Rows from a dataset
______
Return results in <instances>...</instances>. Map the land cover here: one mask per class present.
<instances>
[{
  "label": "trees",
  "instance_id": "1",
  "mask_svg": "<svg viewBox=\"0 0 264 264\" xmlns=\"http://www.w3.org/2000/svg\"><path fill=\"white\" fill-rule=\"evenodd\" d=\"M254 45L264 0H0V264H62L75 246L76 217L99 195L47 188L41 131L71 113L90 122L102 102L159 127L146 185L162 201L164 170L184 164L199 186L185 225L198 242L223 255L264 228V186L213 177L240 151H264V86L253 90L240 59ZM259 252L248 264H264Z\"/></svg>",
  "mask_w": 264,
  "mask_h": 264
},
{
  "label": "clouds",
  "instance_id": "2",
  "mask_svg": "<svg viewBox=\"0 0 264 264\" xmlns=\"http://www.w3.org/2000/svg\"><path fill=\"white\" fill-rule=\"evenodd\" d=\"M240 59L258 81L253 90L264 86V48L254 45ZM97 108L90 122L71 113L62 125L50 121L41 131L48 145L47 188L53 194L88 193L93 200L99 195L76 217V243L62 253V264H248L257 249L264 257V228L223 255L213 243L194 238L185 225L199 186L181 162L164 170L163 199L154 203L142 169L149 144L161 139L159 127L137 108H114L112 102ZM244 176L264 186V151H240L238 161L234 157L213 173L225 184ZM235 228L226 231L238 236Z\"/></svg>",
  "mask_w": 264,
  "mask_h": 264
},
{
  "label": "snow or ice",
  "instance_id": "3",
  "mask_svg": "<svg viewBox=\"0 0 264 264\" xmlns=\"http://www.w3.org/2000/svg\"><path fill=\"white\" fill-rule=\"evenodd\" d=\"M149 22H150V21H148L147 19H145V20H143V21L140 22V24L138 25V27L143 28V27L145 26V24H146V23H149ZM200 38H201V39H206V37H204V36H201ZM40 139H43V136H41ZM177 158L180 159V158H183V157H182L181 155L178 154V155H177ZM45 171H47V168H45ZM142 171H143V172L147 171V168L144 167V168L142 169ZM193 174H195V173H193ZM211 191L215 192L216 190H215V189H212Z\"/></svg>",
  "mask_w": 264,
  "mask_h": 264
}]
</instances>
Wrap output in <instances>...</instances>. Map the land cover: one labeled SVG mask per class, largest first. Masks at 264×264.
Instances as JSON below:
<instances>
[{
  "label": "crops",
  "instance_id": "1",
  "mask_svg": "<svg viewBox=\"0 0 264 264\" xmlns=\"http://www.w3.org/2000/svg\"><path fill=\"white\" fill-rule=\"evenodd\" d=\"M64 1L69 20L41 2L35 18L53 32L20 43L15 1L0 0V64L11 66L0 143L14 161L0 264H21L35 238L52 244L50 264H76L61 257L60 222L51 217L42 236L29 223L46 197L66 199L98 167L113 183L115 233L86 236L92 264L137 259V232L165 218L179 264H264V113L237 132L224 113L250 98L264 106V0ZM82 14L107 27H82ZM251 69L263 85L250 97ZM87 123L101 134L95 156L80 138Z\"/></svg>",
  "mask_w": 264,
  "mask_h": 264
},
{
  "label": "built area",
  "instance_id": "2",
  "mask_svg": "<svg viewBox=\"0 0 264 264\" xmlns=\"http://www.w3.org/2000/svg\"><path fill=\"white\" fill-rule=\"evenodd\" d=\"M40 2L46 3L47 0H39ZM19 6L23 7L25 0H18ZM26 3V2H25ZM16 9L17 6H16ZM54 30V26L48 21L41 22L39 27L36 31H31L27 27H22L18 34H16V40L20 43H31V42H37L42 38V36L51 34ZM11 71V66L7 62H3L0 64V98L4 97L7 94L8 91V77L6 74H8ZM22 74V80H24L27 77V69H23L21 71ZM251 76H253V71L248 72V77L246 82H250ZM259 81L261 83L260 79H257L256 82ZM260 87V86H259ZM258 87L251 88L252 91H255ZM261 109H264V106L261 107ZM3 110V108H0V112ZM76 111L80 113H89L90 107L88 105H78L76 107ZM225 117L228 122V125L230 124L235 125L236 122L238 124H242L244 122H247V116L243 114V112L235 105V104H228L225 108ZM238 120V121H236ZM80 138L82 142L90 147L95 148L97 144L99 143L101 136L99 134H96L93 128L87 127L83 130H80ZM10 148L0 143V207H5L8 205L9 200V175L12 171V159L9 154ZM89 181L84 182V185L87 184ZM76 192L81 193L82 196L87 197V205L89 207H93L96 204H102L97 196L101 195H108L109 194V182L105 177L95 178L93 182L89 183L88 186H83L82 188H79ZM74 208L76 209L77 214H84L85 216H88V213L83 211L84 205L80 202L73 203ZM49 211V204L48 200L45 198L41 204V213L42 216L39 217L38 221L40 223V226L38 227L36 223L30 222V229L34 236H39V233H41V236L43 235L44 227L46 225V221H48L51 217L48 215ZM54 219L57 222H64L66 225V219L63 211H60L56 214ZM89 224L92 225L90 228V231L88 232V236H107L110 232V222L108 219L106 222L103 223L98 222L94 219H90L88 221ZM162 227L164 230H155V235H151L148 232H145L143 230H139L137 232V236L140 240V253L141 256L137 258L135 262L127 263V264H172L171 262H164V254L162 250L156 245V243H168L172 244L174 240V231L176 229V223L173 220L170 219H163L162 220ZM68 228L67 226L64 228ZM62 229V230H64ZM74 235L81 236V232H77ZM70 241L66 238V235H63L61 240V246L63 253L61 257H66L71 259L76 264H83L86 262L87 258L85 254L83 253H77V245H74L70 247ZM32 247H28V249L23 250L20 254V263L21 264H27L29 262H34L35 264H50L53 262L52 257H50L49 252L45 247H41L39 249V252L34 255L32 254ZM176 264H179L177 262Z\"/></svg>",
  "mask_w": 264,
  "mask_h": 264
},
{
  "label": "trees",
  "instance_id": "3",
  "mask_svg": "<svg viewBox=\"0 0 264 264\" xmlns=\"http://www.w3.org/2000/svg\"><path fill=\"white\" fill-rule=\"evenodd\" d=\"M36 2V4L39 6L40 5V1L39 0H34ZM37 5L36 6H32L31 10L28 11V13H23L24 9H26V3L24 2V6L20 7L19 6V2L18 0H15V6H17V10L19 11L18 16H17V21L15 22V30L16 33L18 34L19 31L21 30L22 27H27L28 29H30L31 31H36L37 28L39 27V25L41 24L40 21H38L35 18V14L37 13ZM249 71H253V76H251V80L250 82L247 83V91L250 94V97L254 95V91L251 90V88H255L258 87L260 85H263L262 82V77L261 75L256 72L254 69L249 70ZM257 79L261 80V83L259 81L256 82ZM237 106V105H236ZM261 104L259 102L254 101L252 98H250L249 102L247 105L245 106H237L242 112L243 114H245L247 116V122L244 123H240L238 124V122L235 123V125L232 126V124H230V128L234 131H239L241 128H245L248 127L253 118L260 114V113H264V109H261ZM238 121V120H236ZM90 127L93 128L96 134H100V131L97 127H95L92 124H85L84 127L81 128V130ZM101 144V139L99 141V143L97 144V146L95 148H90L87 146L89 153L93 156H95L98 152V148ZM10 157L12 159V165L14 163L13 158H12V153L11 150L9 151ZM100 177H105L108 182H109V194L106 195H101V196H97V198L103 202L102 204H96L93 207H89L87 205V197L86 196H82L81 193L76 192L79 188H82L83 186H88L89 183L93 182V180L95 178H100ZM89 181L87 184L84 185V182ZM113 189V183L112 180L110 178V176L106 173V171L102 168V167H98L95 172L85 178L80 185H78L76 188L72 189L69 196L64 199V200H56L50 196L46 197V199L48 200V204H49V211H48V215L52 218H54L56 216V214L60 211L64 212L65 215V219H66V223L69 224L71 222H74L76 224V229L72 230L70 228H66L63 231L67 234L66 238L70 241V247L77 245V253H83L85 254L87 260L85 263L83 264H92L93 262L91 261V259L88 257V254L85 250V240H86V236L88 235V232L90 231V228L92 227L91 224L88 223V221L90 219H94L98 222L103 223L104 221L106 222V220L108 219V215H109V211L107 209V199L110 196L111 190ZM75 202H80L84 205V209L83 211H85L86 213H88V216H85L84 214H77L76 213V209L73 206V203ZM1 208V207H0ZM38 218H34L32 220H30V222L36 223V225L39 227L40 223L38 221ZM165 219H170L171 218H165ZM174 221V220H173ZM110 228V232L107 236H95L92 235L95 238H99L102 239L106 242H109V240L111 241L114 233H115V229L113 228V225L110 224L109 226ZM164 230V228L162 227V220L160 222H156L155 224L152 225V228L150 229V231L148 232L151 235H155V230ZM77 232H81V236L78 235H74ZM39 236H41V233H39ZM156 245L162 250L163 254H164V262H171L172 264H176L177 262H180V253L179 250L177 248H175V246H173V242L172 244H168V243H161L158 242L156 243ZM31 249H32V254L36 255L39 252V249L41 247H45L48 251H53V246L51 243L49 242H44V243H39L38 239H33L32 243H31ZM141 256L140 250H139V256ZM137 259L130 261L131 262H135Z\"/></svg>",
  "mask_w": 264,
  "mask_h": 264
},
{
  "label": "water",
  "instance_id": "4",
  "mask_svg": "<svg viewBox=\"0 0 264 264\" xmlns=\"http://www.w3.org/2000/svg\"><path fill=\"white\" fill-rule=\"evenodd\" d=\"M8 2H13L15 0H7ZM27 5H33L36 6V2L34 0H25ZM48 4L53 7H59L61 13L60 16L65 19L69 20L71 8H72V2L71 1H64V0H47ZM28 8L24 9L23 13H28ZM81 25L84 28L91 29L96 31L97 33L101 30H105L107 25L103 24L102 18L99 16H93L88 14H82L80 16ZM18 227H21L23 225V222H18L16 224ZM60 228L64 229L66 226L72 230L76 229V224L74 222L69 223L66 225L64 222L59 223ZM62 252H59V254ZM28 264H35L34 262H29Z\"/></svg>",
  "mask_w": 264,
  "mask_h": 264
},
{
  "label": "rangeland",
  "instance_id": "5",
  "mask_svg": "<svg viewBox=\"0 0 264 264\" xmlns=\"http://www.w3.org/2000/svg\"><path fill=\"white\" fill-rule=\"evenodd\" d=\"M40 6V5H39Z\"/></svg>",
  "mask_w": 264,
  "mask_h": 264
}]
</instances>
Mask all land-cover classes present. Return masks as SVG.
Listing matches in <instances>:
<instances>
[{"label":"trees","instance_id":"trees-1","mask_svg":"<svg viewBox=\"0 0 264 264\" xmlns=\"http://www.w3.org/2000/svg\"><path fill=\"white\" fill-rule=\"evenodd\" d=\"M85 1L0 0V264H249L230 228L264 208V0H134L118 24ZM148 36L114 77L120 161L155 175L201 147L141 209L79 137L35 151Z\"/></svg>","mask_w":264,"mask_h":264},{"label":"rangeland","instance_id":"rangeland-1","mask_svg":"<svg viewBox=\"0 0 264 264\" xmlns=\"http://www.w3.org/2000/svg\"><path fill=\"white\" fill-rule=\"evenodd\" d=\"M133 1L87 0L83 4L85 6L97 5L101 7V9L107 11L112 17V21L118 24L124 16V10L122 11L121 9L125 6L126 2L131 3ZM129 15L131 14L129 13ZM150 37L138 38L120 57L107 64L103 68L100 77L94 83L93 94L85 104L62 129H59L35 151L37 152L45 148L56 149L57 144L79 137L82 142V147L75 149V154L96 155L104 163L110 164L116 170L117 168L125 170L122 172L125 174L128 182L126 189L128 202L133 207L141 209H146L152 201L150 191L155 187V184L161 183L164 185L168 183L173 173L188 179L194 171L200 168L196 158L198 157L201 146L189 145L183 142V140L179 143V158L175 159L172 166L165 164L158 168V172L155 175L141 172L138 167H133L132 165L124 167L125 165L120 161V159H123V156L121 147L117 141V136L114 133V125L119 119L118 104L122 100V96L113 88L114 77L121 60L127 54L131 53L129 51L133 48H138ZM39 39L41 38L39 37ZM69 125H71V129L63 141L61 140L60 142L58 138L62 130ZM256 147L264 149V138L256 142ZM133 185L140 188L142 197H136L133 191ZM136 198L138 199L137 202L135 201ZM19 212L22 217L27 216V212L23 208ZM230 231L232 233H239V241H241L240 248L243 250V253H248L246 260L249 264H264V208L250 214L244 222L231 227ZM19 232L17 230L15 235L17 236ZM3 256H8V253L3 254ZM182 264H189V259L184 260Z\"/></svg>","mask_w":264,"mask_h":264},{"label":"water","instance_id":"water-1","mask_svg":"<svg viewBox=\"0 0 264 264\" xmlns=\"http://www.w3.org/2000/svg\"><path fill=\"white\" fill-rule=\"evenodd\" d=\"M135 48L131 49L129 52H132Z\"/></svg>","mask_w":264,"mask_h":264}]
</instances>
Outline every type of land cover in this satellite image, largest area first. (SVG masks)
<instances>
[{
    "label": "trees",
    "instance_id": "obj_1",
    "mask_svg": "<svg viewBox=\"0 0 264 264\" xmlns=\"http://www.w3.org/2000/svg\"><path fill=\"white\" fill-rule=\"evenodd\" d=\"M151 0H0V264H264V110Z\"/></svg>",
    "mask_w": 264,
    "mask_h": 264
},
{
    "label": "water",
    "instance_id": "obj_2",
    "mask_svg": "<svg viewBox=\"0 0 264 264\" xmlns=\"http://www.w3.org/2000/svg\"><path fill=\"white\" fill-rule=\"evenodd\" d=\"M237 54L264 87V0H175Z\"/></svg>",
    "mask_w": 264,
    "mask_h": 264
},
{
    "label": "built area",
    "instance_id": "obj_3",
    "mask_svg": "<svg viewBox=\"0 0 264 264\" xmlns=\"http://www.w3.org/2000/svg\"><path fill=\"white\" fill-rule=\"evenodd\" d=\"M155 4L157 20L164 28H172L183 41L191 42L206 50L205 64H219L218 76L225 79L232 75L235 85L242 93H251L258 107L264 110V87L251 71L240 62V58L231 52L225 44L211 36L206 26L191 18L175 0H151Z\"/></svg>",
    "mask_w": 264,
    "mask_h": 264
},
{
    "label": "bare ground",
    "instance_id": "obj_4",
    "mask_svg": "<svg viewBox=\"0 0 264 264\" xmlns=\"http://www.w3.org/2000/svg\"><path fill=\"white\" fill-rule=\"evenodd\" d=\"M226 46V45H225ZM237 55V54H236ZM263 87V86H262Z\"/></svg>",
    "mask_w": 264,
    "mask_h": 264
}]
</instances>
______
**PROBLEM STATEMENT:** How many lines in the rows above contain the word "first"? Reply with the number alone.

**OUTPUT BELOW:** 2